Back at Los Alamos, 17 July 1944 – a meeting was held and it was agreed a gun-type bomb using plutonium was impractical. A few months earlier it was discovered the plutonium-239 produced by the Hanford reactors had too high a level of background neutron radiation. If such plutonium were used in a gun-type design, the chain reaction would start in the split second before the critical mass was fully assembled causing the weapon to pre-detonate and blow itself apart in what is known as a fizzle. The ‘Thin Man’ wasn’t to be.

High priority and almost all of the research at the Los Alamos Laboratory was moved to the development of the plutonium based ‘Fat Man’ bomb – the implosion-type weapon. This was a far more difficult engineering task.

All gun-type work in the Manhattan Project was directed at the ‘Little Boy’ bomb. ‘Little Boy’ was a development and simplification of the ‘Thin Man’. Like the ‘Thin Man’ bomb, it was to be a gun-type fission weapon. The difference was its explosive power was produced from the nuclear fission of uranium-235, whereas ‘Thin Man’ was based on fission of plutonium-239.

Little Boy unit
‘Little Boy’ unit on trailer cradle in pit, before being loaded into Enola Gay’s bomb-bay

In late 1944, Los Alamos started to move from research to development and bomb production. Increased production at Oak Ridge and Hanford showed promise of enough plutonium and enriched uranium for the bombs.

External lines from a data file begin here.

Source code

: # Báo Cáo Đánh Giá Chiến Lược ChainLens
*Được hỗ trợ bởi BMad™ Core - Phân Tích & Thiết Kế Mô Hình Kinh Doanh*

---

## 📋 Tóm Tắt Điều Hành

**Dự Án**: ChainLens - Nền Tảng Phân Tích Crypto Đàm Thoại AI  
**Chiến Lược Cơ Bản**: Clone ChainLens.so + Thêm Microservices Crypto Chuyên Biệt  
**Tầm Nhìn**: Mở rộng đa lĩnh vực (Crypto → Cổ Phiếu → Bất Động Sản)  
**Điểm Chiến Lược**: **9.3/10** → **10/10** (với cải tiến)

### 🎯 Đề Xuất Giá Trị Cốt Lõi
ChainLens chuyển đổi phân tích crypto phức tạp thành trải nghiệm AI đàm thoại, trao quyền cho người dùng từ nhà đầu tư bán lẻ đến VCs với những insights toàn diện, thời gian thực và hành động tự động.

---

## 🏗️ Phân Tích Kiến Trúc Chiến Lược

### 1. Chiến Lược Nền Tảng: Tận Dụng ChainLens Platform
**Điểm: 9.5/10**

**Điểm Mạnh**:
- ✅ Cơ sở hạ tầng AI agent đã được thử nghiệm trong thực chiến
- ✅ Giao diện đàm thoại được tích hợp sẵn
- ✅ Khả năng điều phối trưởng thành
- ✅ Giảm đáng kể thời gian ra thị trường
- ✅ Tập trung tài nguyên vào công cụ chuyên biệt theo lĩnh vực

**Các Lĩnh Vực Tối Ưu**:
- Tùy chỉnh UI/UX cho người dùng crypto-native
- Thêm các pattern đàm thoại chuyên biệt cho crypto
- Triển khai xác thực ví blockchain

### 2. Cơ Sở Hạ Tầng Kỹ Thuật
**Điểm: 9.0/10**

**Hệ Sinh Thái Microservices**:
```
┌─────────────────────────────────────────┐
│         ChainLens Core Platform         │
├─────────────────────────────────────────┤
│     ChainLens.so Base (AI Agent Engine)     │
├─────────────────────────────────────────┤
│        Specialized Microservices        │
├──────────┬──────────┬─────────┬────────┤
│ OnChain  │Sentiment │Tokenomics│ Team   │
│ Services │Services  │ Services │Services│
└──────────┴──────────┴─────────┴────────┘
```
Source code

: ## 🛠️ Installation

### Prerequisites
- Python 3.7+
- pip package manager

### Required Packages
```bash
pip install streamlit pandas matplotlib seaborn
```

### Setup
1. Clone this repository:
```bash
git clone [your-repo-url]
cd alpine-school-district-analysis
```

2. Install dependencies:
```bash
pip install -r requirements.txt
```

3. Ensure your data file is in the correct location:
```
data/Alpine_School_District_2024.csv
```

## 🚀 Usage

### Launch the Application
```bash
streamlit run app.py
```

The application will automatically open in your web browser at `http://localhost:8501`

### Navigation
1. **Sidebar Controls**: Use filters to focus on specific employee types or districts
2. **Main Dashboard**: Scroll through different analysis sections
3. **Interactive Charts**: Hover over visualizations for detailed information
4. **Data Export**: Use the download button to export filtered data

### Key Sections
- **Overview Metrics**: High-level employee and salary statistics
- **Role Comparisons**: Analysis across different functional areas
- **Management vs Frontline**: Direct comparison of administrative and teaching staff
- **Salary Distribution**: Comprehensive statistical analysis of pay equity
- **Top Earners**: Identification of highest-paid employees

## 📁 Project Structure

With the successful Allied landings in France on D-Day, 6 June 1944, the war in Europe appeared to be entering its final phase. Germany was no longer the intended primary target. Intelligence indicated that the German atomic program had not gone beyond the research phase. General Groves and his advisers turned their sights to Japan. The challenge was on, to complete the atomic bomb in time to end the war in the Pacific.

B Reactor Hanford Washington
B Reactor, Hanford, Washington

In the first few months of 1945 the completion of the bombs started to come together. The project sites of Oak Ridge and Hanford had produced enough enriched uranium and plutonium for one bomb of each type. The bomb designs were being finalised at Los Alamos, and by spring preparations for the testing of the world’s first nuclear weapons had begun.

Many of Britain’s top scientists participated in the British contribution to the Manhattan Project. The British mission assisted in the development of gaseous diffusion technology. Another group, led by Mark Oliphant, who acted as deputy director at the Berkeley Radiation Laboratory, assisted with the electromagnetic separation process. John Cockcroft became the director of the Anglo-Canadian Montreal Laboratory. The British mission to the Los Alamos Laboratory led by James Chadwick, and later Rudolf Peierls, included distinguished scientists such as Geoffrey Taylor, James Tuck, Niels Bohr, William Penney, Otto Frisch, Ernest Titterton and Klaus Fuchs, who was later revealed to be a spy for the Soviet Union.

The Quebec Agreement called for British permission for the use of nuclear weapons against Japan:

Neither country would use them against other countries without consent

James Chadwick was present at the meeting of the Combined Policy Committee, held at the Pentagon in Washington D.C on 4 July 1945. At the meeting Field Marshal Sir Henry Maitland Wilson gave Britain’s agreement to use the atomic bomb against Japan and at the Trinity nuclear test on 16 July, when the first atomic bomb was detonated.